Lavinia başını ağır ağır olumlu anlamda salladıktan sonra Arat'tan destek alarak yavaşça ayağa kalktı. Ardından arabaya binerek içindeki bu tuhaf hissi yok saymaya çalıştı. Gözlerini Arat'a çevirdiğinde tam arabaya bineceği sırada arkadan gelen bir adamın sesi duyuldu.

"Arat bey sizde bizim bir emanet varmış."

Adam, esmer, orta boylu ve genç denilebilecek bir yaştaydı.

"S*ktir git lan! Sen de kimsin?"

"Kim olduğumu değil kimin gönderdiğini sorgulamalısın. Planımız başarısız olmuş olabilir fakat sakın bu işin bu kadar kolay kapanacağını düşünme."

Arat adamın bu sözlerinden sonra onu kimin gönderdiğini kolayca anlamıştı. Ardından hızla yaklaşarak öfkeyle sıktığı yumruklarını, karşısında Lavinia'nın üvey amcası varmış gibi tüm gücüyle yere serdiği adama geçirdi.
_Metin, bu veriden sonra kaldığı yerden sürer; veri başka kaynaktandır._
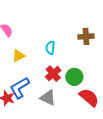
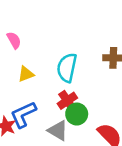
cyan semicircle: (50, 48) -> (67, 68), size x1.6
green circle: (74, 77) -> (77, 114), moved

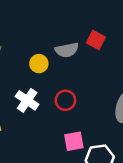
"Lan sen kimsin de kendine bu kadar güvenip dibimize kadar gelebiliyorsun. Bana bak söyle o patronun olacak şerefsize bir daha ne benim ne de onun yakınlarında nefes bile aldığını fark etsem nefesini keserim. "

Ne kadar sert vurursa vursun adam acıdan zevk alırmışçasına yüzündeki pis sırıtmayla Arat'a bakmaya devam ediyordu. Ardından arabadan gelen kırılma sesiyle Lavinia'yı hatırlayıp tedirgin bir şekilde hızla oraya çevirdi bakışlarını.

Arabanın ön camı kırılmıştı. Yumruklarıyla yüzünü dağıttığı adamı bırakıp koşar adım arabaya doğru ilerledi. Arabayı açtığında Lavinia'nın orada olmadığını fark ettiği an öfkesi iki katına çıkmıştı. Ardından arkadan gelen hıçkırma sesiyle arka kapıyı açarak gördüğü kişiyle derin bir nefes aldı. Lavinia dizlerini başının hizasına getirmiş, kollarıyla bacaklarının etrafını sararak küçük bir kız çocuğu gibi gizlenmeye çalışıyordu. Arat onun bu halini görünce kendine bir kez daha lanet etmişti. Onu buraya getirdiği için kendini suçlu hissediyordu.

Daha sonra Lavinia'nın yanına giderek ona sıkıca sarılıp onu sakinleştirmeye çalıştı. Ardından çenesinden tutup göz göze gelmelerini sağladı. Lavinia'nın göz yaşlarını baş parmağıyla silerken içinden nasıl bu kadar dikkatsiz olabildiğini geçirdi. Lavinia korkup arka koltuğa geçmemiş olsaydı belki şu an yaşıyor bile olamazdı. Düşüncesi bile kanının çekilmesine sebep oluyordu.

"Geçti. Tamam hadi sakin ol. Şimdi Enis'i arayıp bizi buradan almasını söyleyeceğim. Ve bu lanet yerden ikimiz de kurtulacağız. Tamam mı?"

Lavinia kızarmış gözleriyle Arat'a bakıp başını sallayarak onayladı. Arat, güzel bir gün en fazla böyle mahvolurdu diye düşünmeden edemedi. Cebinden telefonunu çıkarmaya yeltendiği sırada Lavinia sıkıca elini tutup onu engelledi.

"Korkma. Hiçbir yere gitmiyorum. Sadece Enis'i arayacağım."

Ardından telefonu çıkarıp Enis'in numarasını tuşladı.